◆ Action item
Count how many lines of the data include "each". The answer is that number and nothing else.
*** Data excerpts ***
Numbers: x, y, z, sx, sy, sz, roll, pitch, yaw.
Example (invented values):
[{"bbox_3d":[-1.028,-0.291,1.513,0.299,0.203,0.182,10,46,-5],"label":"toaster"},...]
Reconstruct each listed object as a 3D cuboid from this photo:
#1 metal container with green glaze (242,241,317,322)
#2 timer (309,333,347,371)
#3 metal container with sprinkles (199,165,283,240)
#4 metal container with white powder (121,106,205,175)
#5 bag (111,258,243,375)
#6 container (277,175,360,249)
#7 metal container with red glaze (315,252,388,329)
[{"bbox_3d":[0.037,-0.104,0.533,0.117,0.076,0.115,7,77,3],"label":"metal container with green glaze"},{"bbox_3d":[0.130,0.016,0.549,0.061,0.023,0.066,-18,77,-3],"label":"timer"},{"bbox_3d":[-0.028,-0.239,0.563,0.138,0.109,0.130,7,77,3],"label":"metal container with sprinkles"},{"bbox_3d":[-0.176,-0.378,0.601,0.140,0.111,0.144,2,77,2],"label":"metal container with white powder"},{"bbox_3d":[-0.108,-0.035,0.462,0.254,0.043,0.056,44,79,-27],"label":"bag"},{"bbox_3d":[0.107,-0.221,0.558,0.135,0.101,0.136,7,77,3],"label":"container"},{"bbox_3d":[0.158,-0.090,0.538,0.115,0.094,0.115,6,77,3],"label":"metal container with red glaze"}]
*** End of Data excerpts ***
*** Data excerpts ***
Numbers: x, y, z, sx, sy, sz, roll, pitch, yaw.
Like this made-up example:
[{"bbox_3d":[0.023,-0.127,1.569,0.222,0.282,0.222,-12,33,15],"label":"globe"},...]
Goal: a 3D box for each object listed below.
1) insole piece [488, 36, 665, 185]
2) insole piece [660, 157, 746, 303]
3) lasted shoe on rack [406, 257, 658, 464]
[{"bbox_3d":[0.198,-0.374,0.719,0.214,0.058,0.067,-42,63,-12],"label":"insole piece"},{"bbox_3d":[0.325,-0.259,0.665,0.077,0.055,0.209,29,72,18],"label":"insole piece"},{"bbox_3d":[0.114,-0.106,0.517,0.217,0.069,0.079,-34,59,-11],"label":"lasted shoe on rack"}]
*** End of Data excerpts ***
*** Data excerpts ***
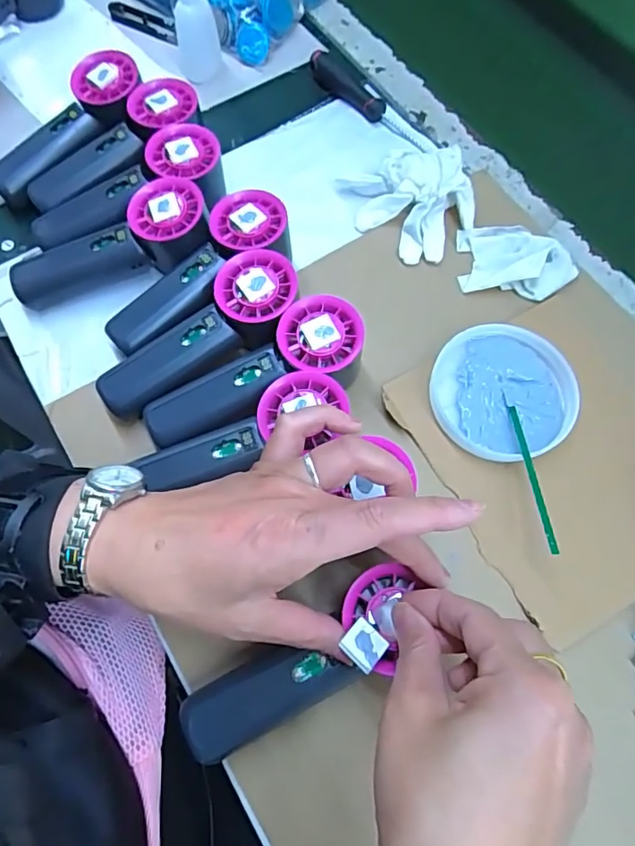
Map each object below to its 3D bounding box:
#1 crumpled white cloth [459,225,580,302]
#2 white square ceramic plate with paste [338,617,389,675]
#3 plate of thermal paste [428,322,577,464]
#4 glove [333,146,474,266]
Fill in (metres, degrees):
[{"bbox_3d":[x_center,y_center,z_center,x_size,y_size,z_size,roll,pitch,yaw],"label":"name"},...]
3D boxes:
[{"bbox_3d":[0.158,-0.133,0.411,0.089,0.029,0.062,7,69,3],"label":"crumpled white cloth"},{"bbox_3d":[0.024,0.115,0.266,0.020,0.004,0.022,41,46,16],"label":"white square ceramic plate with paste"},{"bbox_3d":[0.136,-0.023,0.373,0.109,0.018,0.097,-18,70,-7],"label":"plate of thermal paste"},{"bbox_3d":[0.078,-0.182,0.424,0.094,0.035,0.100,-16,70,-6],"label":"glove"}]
*** End of Data excerpts ***
◆ Task response
3